Calcutta, Jan. 15: Not that Mamata Banerjee and Citu are not trying hard enough, but Indian business seems to be keeping the faith in Bengal.

On a day a group of activists waylaid a Tata official on his way back from Singur, it emerged that the business outlook for Calcutta has clocked the sharpest rise among all metros.

The finding figures in the latest employment and business outlook report of TeamLease — a staffing solution company.

The survey assesses business outlook for three months for various cities and location-specific hiring plans. It covered 490 companies from various sectors, including information technology, manufacturing and engineering, financial services and retail.

On Calcutta, the index is still low in comparison with other cities, but it is moving up the ladder. Between October-December 2006 and January-March 2007, the state has moved up by 13 percentage points. In comparison, Bangalore has slipped. (See chart)

“I am not surprised because I think it could have been even higher. There are so many new projects coming up in the state and it is a clear indication of a renewal of interest in Bengal,” said Roopen Roy, managing director of PricewaterhouseCoopers.

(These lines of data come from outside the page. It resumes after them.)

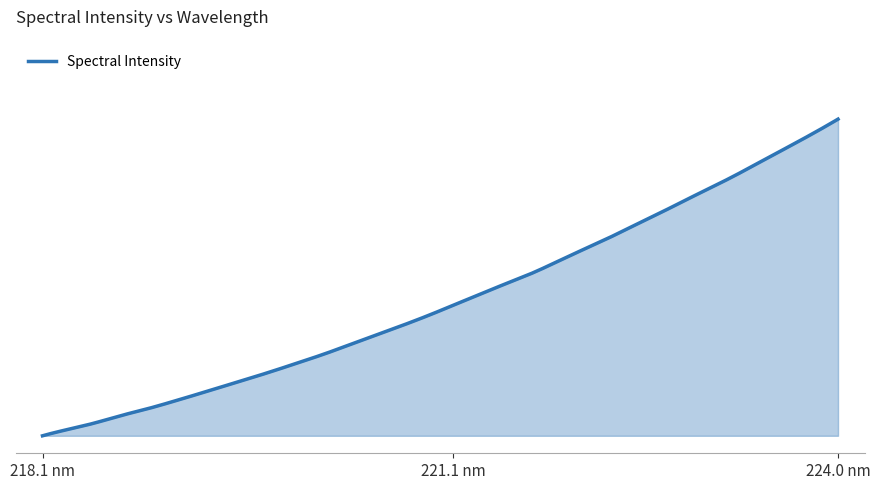

Reading left to right, what are all the values shown in this chart?

1845.4	1882.2	1917.6	1959.1	1996.8	2038.2	2082.0	2126.8	2171.5	2217.5	2265.8	2315.2	2368.9	2422.6	2476.5	2532.8	2592.8	2653.4	2713.2	2771.9	2838.8	2907.1	2974.1	3045.7	3116.7	3190.6	3262.8	3336.8	3415.6	3494.2	3573.9	3657.8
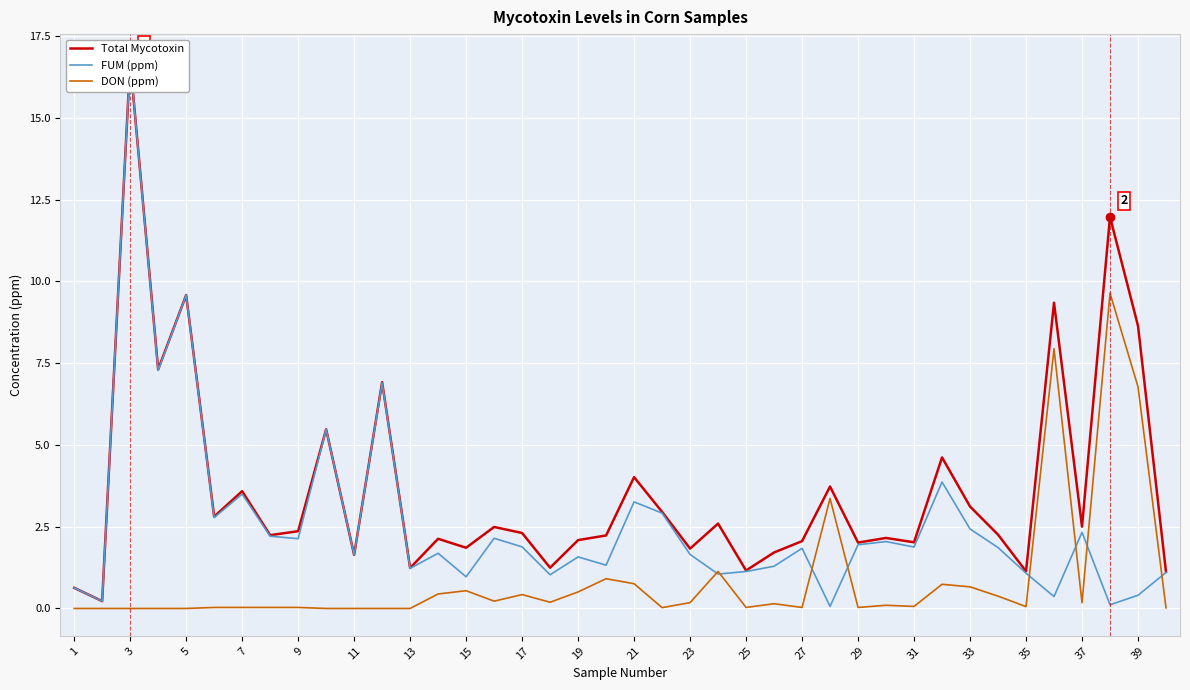

Is it true that DON (ppm) equals -4.7 at 13?

False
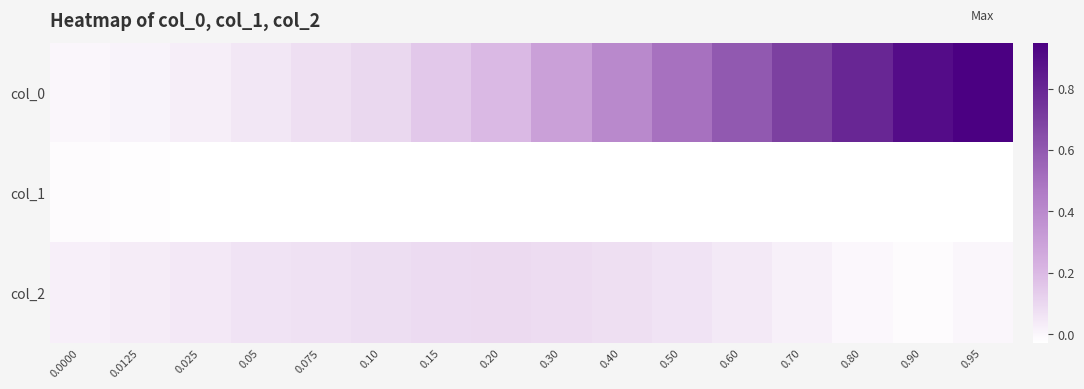

Reading left to right, list all the values displayed in this chart.

col_0: 0.0000=0.0	0.0125=0.0	0.025=0.0	0.05=0.1	0.075=0.1	0.10=0.1	0.15=0.1	0.20=0.2	0.30=0.3	0.40=0.4	0.50=0.5	0.60=0.6	0.70=0.7	0.80=0.8	0.90=0.9	0.95=0.9
col_1: 0.0000=-0.0	0.0125=-0.0	0.025=-0.0	0.05=-0.0	0.075=-0.0	0.10=-0.0	0.15=-0.0	0.20=-0.0	0.30=-0.0	0.40=-0.0	0.50=-0.0	0.60=-0.0	0.70=-0.0	0.80=-0.0	0.90=-0.0	0.95=-0.0
col_2: 0.0000=0.0	0.0125=0.0	0.025=0.0	0.05=0.1	0.075=0.1	0.10=0.1	0.15=0.1	0.20=0.1	0.30=0.1	0.40=0.1	0.50=0.1	0.60=0.0	0.70=0.0	0.80=-0.0	0.90=-0.0	0.95=0.0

The expression of confidence has come close on the heels of the unrest in Singur and the violence in Nandigram over land acquisition. The December 14 industrial strike enforced by Citu, too, tried to do its bit to vitiate the environment.

Today, a group of protesters stopped a car carrying the Tata official in Singur and tried unsuccessfully to drag him out.

But the job opportunity outlook suggests that Bengal can hardly afford to slow down its drive to attract investment. Mumbai and Bangalore top the list with a score of 90, but Calcutta is at the bottom with 57 points.

“The positive business outlook is the first step as it brings in investment. But employment generation comes with a lag and is the result of actual investments made,” said Raghabendra Chattopadhyay, professor of economics, IIM, Calcutta.

Manufacturing-cum-engineering is the main contributor to Calcutta’s sharp rise.

A source of concern: IT and ITES companies are fuelling growth, but the southern tech towns are way ahead of Bengal in attracting knowledge-driven companies.